PROMPT => Only one stretch of the records below is wanted: the lines from the one holding "arise, that they" through the one holding "justice at the". Return it exactly, both ends included.

EXERCISE MATERIALS =>
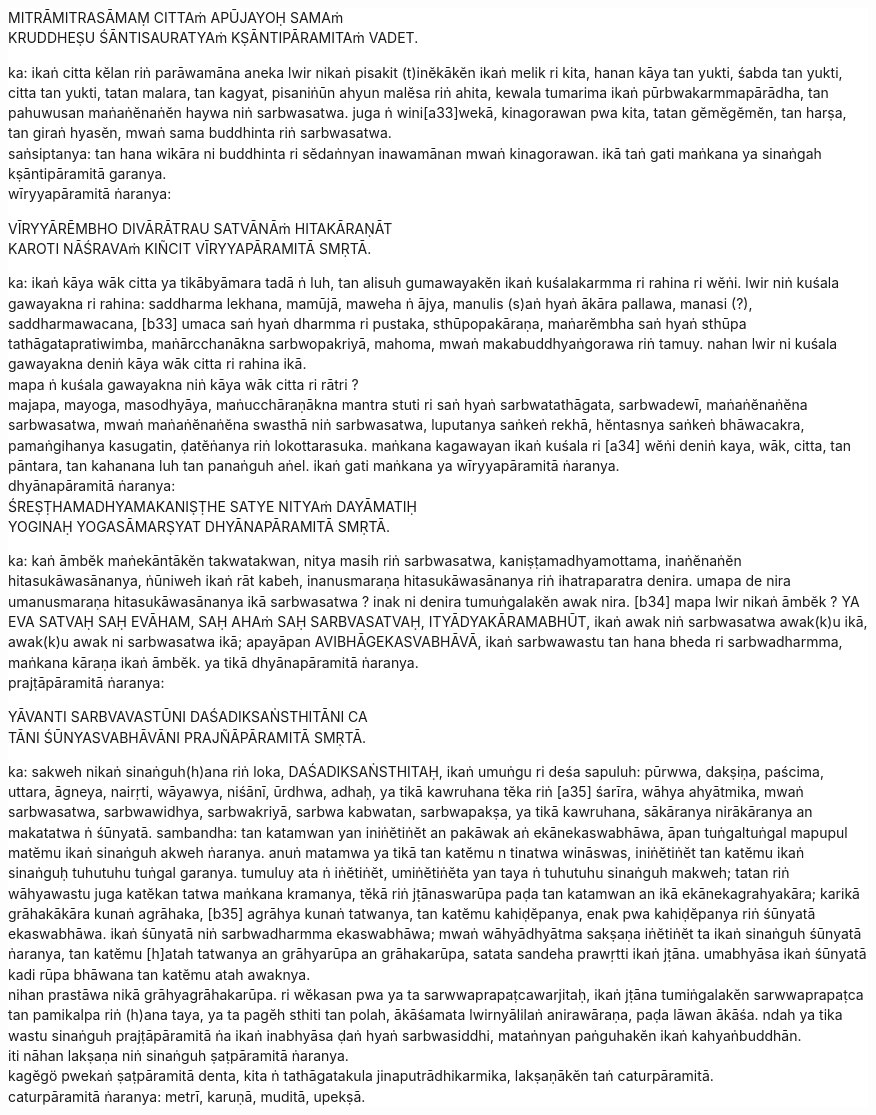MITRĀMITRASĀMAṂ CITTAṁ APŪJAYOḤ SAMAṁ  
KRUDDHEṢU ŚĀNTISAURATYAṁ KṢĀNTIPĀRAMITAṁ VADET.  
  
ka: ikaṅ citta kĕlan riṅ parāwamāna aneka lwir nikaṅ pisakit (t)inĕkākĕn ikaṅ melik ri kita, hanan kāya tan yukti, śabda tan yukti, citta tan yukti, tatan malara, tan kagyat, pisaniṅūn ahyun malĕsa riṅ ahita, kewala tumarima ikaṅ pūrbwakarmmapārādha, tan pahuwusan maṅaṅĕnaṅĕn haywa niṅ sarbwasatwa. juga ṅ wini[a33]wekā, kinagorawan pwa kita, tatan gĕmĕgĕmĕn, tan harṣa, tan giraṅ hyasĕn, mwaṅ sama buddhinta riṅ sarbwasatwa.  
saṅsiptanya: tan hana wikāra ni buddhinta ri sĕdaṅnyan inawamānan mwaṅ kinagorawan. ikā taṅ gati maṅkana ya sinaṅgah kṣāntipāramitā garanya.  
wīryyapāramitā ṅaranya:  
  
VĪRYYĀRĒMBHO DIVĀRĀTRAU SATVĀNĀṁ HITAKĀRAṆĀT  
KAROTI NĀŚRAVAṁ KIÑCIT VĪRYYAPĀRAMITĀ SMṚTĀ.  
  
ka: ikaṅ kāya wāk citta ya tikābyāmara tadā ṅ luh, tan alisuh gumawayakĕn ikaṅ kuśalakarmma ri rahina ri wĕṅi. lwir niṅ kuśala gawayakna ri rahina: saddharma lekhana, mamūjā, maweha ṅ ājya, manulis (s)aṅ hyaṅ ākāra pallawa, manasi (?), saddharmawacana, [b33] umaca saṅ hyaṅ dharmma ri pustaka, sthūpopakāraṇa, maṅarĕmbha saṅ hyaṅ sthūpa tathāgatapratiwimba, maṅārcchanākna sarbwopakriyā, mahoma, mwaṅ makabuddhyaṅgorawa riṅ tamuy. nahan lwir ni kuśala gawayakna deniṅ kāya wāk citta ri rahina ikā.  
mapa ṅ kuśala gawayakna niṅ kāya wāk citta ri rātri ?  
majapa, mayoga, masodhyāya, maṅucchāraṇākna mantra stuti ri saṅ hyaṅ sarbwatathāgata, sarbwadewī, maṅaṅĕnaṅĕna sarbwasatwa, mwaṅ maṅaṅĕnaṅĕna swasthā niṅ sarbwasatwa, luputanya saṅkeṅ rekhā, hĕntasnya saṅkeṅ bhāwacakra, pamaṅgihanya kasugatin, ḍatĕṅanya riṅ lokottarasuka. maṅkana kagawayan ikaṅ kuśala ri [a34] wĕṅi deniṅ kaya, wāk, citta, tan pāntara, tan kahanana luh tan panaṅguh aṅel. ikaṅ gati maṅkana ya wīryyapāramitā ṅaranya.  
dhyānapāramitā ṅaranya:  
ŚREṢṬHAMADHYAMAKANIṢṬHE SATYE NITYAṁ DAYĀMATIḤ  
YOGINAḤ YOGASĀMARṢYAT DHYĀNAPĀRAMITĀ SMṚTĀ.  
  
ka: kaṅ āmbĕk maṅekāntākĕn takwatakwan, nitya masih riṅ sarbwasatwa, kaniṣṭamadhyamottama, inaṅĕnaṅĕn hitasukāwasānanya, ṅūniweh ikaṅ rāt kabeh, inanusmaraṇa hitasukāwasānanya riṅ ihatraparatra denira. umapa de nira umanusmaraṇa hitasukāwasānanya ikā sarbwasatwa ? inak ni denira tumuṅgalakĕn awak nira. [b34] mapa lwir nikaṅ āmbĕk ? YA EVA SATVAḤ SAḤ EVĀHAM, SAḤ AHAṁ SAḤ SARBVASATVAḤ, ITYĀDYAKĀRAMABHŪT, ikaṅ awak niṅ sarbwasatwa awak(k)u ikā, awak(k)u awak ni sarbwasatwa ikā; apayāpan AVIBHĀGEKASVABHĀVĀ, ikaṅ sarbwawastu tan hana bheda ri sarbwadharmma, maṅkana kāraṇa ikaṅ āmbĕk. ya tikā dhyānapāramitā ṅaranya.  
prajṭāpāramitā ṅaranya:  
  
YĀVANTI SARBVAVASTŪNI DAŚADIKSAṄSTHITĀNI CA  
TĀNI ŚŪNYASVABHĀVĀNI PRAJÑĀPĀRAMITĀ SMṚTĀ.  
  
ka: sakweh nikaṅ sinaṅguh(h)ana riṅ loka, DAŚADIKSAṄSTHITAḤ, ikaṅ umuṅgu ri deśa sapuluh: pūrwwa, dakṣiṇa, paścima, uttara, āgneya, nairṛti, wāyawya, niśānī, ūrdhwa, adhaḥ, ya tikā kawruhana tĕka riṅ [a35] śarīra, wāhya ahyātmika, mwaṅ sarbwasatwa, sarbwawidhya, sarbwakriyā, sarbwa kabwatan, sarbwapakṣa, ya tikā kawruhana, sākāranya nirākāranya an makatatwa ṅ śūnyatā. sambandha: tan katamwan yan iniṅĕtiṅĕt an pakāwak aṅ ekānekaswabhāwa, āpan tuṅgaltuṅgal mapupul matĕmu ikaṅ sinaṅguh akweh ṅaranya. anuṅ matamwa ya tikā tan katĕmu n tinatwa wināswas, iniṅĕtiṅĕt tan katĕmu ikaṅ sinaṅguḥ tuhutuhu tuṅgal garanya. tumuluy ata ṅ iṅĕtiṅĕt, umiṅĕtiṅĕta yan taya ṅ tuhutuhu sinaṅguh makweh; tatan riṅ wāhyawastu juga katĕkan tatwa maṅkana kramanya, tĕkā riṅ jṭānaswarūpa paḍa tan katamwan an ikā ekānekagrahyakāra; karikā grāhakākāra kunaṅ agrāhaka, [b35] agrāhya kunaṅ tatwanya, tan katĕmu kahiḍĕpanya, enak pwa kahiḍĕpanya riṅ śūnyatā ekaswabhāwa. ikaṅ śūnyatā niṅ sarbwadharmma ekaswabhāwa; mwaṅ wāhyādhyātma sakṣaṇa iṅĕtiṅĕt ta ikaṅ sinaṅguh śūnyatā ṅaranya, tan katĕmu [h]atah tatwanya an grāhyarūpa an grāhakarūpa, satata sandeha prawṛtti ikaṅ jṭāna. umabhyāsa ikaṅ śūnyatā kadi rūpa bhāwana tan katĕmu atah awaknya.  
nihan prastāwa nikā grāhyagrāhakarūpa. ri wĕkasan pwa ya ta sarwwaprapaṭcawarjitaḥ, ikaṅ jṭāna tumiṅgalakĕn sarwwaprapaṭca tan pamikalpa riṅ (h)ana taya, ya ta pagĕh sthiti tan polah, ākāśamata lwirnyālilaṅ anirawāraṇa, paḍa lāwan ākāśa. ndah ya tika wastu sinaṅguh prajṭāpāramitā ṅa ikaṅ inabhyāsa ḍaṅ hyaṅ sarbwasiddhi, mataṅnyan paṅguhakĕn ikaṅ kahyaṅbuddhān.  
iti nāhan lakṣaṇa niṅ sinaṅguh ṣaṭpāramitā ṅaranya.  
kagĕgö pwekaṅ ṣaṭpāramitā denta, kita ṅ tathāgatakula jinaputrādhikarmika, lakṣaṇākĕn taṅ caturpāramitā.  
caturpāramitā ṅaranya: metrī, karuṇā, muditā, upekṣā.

...

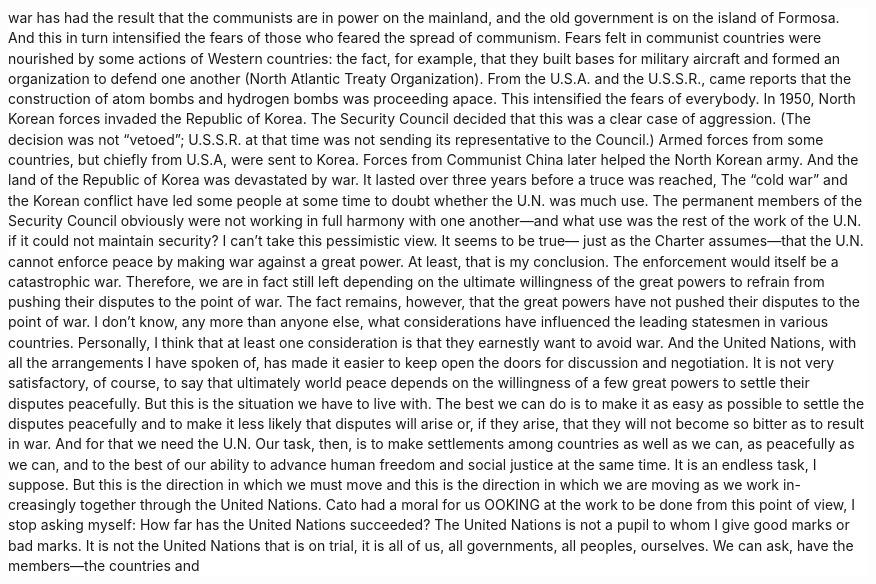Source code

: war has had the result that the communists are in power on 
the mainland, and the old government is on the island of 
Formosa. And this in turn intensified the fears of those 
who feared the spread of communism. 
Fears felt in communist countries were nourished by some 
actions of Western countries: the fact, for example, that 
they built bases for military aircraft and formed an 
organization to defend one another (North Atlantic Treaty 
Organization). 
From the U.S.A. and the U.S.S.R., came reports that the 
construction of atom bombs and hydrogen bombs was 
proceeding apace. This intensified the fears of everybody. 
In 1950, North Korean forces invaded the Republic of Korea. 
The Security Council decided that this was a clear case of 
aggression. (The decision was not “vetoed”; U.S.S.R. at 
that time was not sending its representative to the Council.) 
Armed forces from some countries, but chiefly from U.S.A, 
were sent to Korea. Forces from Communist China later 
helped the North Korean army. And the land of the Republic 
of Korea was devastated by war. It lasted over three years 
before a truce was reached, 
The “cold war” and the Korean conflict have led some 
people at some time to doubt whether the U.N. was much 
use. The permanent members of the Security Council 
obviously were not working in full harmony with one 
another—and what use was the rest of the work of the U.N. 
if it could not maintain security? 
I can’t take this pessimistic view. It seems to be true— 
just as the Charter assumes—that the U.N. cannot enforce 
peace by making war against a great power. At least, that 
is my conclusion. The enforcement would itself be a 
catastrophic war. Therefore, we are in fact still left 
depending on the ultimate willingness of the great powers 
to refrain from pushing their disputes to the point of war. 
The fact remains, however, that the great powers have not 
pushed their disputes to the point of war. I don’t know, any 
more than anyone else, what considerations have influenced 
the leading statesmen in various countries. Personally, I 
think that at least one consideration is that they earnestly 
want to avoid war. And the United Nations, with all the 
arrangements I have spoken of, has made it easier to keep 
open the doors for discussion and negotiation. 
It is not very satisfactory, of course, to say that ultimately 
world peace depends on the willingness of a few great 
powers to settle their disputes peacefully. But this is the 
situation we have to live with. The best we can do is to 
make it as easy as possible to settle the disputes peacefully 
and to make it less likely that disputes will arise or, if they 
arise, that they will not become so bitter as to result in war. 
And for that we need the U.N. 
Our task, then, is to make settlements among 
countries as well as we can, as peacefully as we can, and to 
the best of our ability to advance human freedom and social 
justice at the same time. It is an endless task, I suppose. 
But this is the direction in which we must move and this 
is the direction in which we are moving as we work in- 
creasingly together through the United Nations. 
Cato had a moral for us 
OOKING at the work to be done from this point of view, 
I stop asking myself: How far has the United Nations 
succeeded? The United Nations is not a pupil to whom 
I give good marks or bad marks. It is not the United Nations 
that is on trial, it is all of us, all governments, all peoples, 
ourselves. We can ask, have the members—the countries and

ANSWER BELOW =>
arise, that they will not become so bitter as to result in war. 
And for that we need the U.N. 
Our task, then, is to make settlements among 
countries as well as we can, as peacefully as we can, and to 
the best of our ability to advance human freedom and social 
justice at the same time. It is an endless task, I suppose. 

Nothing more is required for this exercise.